「1度やったら2週間はひっかかる。2週間、びくびくして暮らすのなんてまっぴらだ」
違法薬物で捕まれば尿検査が待っている。使用した違法薬物にもよるが、尿鑑定で薬物反応が陽性と出るのは使用から約2週間。1度の使用で、その後の2週間を棒に振るのはごめんだという。
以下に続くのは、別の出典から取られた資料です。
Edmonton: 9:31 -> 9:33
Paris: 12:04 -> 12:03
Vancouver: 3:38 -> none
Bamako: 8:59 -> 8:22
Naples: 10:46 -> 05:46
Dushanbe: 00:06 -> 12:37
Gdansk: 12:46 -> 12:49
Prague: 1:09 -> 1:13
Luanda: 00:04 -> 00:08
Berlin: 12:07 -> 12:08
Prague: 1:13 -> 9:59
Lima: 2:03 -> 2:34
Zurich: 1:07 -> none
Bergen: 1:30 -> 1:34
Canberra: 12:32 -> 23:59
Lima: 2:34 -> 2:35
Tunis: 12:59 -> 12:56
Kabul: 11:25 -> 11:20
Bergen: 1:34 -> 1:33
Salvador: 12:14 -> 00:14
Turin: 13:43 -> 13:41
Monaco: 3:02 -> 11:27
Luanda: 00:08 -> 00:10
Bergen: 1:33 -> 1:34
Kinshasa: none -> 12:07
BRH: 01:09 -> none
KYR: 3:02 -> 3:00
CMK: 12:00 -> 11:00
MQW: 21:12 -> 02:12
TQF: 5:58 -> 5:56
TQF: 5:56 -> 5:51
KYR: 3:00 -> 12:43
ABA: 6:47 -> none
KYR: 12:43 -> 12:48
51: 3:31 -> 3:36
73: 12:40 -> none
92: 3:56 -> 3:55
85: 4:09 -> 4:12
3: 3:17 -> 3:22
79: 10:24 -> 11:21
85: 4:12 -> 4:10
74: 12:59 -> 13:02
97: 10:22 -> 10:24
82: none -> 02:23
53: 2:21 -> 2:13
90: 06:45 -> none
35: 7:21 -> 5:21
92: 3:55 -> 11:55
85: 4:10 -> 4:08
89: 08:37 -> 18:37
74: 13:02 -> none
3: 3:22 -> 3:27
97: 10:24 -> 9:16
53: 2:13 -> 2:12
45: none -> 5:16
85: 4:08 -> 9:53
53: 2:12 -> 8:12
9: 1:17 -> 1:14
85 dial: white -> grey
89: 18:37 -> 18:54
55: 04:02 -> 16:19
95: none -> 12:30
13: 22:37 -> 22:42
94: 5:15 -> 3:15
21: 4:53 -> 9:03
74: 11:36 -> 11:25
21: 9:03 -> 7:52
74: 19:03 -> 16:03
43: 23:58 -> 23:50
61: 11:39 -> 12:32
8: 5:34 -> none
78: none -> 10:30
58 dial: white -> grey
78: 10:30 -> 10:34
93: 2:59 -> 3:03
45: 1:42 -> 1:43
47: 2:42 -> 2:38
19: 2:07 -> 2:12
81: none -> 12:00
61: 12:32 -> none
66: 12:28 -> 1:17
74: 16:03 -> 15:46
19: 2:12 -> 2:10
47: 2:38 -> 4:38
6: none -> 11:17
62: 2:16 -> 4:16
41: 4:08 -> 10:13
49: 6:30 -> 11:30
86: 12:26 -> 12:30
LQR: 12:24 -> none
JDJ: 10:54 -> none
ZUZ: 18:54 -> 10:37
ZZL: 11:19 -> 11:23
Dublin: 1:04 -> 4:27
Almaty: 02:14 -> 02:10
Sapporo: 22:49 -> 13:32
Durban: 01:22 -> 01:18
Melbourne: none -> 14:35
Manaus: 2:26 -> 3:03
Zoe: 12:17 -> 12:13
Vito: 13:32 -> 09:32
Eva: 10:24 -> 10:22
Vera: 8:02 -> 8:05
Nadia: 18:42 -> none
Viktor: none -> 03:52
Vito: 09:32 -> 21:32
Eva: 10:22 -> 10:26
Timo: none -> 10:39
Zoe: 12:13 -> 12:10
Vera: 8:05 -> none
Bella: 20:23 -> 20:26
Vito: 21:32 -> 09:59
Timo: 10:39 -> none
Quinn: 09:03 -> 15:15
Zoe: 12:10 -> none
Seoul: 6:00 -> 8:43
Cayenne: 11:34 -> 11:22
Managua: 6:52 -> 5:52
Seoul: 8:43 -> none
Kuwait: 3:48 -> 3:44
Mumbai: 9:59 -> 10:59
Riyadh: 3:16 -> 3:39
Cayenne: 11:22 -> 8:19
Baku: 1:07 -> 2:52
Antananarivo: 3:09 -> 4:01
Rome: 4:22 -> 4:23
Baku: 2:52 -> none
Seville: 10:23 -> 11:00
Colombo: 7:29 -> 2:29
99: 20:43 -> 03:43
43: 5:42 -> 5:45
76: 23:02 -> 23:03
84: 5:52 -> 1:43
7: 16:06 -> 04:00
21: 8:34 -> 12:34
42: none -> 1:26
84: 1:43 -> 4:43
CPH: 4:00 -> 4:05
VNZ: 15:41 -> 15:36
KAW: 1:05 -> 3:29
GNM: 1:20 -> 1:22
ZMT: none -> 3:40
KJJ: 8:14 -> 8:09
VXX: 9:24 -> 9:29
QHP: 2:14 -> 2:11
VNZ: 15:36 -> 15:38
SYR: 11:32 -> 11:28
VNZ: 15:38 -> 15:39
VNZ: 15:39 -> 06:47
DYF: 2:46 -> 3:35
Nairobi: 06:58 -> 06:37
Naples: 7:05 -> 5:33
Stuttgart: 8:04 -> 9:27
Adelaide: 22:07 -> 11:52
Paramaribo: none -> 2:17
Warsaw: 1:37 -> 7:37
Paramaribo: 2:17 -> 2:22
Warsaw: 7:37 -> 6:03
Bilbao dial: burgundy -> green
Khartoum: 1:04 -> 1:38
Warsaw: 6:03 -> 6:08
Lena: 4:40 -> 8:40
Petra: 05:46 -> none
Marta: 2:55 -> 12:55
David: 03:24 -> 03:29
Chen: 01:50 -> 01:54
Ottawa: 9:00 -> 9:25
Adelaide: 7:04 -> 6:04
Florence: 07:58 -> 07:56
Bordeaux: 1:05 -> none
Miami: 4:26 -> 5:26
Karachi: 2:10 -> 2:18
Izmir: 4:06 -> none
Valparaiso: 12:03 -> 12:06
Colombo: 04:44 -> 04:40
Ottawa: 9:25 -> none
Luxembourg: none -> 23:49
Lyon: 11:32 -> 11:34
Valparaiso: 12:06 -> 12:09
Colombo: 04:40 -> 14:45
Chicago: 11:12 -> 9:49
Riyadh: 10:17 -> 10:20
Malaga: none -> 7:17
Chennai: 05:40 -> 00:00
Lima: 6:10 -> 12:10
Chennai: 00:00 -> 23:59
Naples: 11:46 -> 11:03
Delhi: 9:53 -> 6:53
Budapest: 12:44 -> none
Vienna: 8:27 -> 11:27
「沢尻エリカが『私のところには警察は来ないだろうと思っていた』って言ってたけど、それわかる!って思ったね。俺も自分のところにだけはこないと思っていたし、やっているやつはみんなそう思っている」
だから逮捕されるまでやり続けることになる。
「クスリをやるやつにとっては逮捕されるか逮捕されないか、それだけだ」
逮捕され、実刑を受ければ刑務所に収監される。
「ムショの雑居房では、8人いるとそのうち6人はヤク中だ。そこで薬物の怖さをみんなで話す…なんてことはない。あれはよかった、これは効いた、濃い、薄い、安い、高いとそんな話しか、誰に売ってた、何年売ってたという自慢話だ。本当か嘘かわからないがね」
クスリの話をしていると、やりたい欲求が強くなるのではと思うが、実際は違うらしい。
「ムショだと自由もなく、入手は不可能。仮にやりたいと思っても、絶対にできないことがわかっているから、あまり考えないようになる」
暴力団幹部は田代まさしを例に話す。
「ムショにいる間、やめられるんだから依存なんかじゃない。彼は何度も務めているが、1度でも禁断症状で病院に運ばれたり、幻覚で精神がおかしくなったことがあるか聞いてみたいもんだ。拘禁生活中は朝起きて、作業して、飯食って寝るだけ。何らかの治療があるわけでもない。ただ、自由がないだけでね」
「覚せい剤は身体が要求するものではなく気持ちの問題。社会に出て自由を手にした途端、気持ちが弱くなるんだろう。ムショでは普通に生活してたくせに、出てきた途端、毎日が薬物をやめるため自分との闘いだ、などとよく言えたもんだ」
気持ちの問題、まさにそこが依存の原因ではないかと思うが、薬物が入手しやすい環境にいる暴力団幹部はこう断言する。
「やめようとすればやめられる。俺の周りはみんなやめたよ」
薬物依存症といえば治療が必要な病気というのが一般的な認識で、依存者がいるのも確かだ。だが暴力団幹部の話を聞いていると、違法薬物使用を繰り返す者、長期間使用し続ける者にとって、薬物依存というラベリングはクスリに手を出す時の都合のいい言い訳、免罪符でしかないのかもしれない。